Well done! I'm impressed with how far you've got with this exploration from a standing start.
I too have puzzled over where the CCCH comes from. But there are many parts of the 'hardware descriptor blocks' with as yet unknown associations.
I've started a basic empirical test of what areas are covered by the Checksum-16, by changing a single byte and seeing if it notices. But quite a tedious activity with all the recovery. And all it needs is something like a byte that redirects to somewhere else for part of the values summed to make it pretty well impossible to guess the pattern, especially if there is camera-specific content in the mix. In practice, though, the subtract what you add and don't touch the checksum is a neat enough loophole.

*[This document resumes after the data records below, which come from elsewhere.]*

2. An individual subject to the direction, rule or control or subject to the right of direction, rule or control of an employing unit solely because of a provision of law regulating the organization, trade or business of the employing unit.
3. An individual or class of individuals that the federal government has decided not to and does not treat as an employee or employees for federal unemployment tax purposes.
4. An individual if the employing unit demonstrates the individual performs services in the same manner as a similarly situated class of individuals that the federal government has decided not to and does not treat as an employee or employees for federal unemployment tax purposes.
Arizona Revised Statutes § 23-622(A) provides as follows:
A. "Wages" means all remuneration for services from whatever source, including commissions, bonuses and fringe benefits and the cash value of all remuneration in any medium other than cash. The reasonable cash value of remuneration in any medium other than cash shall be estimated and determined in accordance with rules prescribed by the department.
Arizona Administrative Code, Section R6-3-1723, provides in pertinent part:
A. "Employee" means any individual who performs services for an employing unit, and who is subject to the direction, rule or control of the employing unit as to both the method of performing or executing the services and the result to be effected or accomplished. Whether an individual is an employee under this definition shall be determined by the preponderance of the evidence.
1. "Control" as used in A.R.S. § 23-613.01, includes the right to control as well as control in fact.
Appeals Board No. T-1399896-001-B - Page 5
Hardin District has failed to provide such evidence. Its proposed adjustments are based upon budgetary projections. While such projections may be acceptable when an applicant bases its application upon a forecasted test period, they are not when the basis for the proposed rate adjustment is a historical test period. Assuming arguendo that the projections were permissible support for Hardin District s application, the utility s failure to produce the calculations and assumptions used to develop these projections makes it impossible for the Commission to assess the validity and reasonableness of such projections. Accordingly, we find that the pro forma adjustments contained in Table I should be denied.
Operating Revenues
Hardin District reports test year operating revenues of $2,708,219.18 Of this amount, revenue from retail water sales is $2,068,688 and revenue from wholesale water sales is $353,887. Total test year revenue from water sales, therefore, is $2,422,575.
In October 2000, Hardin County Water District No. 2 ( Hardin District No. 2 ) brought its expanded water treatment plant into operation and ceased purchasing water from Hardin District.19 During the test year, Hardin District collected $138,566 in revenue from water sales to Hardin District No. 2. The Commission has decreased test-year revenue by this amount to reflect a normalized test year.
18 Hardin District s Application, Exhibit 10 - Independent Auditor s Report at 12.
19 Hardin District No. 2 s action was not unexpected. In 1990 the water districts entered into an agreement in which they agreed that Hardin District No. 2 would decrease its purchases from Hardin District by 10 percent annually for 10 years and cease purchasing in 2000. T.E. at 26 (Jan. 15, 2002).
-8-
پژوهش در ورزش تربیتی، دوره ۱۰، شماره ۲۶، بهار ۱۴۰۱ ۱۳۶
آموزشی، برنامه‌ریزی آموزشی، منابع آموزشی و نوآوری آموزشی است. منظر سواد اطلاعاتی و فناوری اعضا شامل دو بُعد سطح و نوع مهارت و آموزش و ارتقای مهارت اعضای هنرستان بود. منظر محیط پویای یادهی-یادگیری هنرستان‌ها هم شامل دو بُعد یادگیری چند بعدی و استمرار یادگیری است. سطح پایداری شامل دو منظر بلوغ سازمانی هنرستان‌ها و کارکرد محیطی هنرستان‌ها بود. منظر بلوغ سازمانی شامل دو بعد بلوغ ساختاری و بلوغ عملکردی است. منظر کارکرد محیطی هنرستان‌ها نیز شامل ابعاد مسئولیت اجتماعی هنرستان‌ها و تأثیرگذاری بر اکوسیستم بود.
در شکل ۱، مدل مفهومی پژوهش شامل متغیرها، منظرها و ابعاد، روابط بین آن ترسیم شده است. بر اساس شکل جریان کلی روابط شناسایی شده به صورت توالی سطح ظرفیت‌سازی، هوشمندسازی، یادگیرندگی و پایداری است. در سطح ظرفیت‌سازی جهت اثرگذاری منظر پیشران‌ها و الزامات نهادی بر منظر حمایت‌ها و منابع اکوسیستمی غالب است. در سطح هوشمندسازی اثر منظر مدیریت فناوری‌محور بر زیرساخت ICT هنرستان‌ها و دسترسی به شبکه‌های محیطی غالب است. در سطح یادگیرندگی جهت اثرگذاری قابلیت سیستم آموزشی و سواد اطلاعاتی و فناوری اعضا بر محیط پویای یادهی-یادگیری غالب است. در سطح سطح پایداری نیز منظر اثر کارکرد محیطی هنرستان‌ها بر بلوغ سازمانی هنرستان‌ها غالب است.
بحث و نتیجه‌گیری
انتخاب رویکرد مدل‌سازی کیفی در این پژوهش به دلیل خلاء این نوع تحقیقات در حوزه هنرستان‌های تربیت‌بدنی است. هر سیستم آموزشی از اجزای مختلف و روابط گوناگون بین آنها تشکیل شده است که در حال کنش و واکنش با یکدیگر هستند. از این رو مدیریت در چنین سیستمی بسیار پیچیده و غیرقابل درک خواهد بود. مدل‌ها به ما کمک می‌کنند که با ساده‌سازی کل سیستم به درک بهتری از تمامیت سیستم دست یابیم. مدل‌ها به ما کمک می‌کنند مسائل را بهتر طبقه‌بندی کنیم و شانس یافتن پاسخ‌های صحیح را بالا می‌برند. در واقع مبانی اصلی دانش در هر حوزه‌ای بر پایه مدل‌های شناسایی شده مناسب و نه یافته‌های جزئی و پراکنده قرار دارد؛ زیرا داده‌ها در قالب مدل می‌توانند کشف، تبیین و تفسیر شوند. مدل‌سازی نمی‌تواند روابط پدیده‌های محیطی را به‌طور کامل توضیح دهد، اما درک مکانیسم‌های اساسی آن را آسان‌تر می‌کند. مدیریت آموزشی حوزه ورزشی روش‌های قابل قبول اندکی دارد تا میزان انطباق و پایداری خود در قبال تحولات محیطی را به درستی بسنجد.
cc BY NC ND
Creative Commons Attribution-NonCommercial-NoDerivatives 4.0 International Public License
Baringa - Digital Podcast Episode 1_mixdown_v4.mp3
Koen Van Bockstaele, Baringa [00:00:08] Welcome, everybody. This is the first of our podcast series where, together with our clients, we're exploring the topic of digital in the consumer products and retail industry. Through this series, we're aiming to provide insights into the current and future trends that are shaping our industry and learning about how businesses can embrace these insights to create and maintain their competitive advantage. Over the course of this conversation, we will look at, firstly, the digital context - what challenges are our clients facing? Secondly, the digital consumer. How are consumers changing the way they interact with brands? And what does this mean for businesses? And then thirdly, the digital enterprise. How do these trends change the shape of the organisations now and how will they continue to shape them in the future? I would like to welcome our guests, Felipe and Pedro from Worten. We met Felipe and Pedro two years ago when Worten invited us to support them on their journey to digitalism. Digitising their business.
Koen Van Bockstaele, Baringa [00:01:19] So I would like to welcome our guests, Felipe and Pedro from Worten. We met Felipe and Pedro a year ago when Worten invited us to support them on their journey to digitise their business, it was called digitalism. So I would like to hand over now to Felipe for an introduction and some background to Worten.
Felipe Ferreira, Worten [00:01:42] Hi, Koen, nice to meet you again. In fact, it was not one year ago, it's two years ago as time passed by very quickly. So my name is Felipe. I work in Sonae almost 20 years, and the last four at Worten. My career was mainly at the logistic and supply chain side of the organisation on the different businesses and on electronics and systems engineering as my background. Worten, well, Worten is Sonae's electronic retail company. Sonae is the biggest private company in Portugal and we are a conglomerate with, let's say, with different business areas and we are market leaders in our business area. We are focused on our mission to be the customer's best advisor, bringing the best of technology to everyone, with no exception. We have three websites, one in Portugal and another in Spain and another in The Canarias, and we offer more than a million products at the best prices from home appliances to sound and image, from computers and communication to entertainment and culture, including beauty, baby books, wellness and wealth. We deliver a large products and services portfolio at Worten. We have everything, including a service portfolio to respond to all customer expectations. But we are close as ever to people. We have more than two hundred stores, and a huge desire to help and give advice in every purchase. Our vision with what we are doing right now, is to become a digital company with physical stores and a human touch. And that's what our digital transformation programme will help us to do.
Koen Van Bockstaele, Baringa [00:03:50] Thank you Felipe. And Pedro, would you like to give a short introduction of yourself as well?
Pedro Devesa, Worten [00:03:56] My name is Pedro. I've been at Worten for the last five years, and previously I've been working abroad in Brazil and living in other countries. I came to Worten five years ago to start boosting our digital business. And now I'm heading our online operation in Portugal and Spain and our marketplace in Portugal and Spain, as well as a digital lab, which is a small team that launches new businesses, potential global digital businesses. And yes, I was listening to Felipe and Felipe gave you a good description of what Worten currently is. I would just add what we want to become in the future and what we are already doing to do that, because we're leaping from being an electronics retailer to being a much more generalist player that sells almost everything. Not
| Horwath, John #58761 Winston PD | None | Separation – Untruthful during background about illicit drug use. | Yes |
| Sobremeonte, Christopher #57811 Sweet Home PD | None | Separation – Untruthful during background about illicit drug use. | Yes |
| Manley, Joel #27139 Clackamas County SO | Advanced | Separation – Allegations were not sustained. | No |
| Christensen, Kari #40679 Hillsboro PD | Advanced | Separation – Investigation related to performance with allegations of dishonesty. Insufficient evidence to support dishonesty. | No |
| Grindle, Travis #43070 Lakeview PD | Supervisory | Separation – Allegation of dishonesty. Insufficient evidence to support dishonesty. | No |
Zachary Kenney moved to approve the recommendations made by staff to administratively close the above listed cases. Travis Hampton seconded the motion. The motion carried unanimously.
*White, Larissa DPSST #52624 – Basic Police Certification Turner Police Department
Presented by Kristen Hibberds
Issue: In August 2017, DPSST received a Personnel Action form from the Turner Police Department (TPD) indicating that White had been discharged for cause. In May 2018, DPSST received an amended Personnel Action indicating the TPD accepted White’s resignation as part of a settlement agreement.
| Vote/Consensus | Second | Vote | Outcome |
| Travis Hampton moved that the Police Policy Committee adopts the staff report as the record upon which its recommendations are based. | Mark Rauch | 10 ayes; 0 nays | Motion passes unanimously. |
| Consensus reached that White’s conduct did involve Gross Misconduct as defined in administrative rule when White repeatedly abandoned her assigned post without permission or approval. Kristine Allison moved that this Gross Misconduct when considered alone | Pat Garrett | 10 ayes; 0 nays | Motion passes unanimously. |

I'm going to try 5.3.0 sometime on the 3332 that I recently bought - it's labelled 5.2.8 and 03/2015 so should be a candidate for the problems when a 5.3.0 upgrade is tried. I've created a modified version of 5.3.0 in preparation.
But I need to exhaust the existing explorations before I move on.

*edit* So you jumped! I'll digest the log later. Thanks for sharing!

 

[dknabe]

Thanks. It was a standing start for the HIKVision, but I've been doing embedded Linux ever since NSLU2 in 2004. I'm actually running Debian 7 now on my 135 MHz NSLU2. I also use Debian exclusively at home.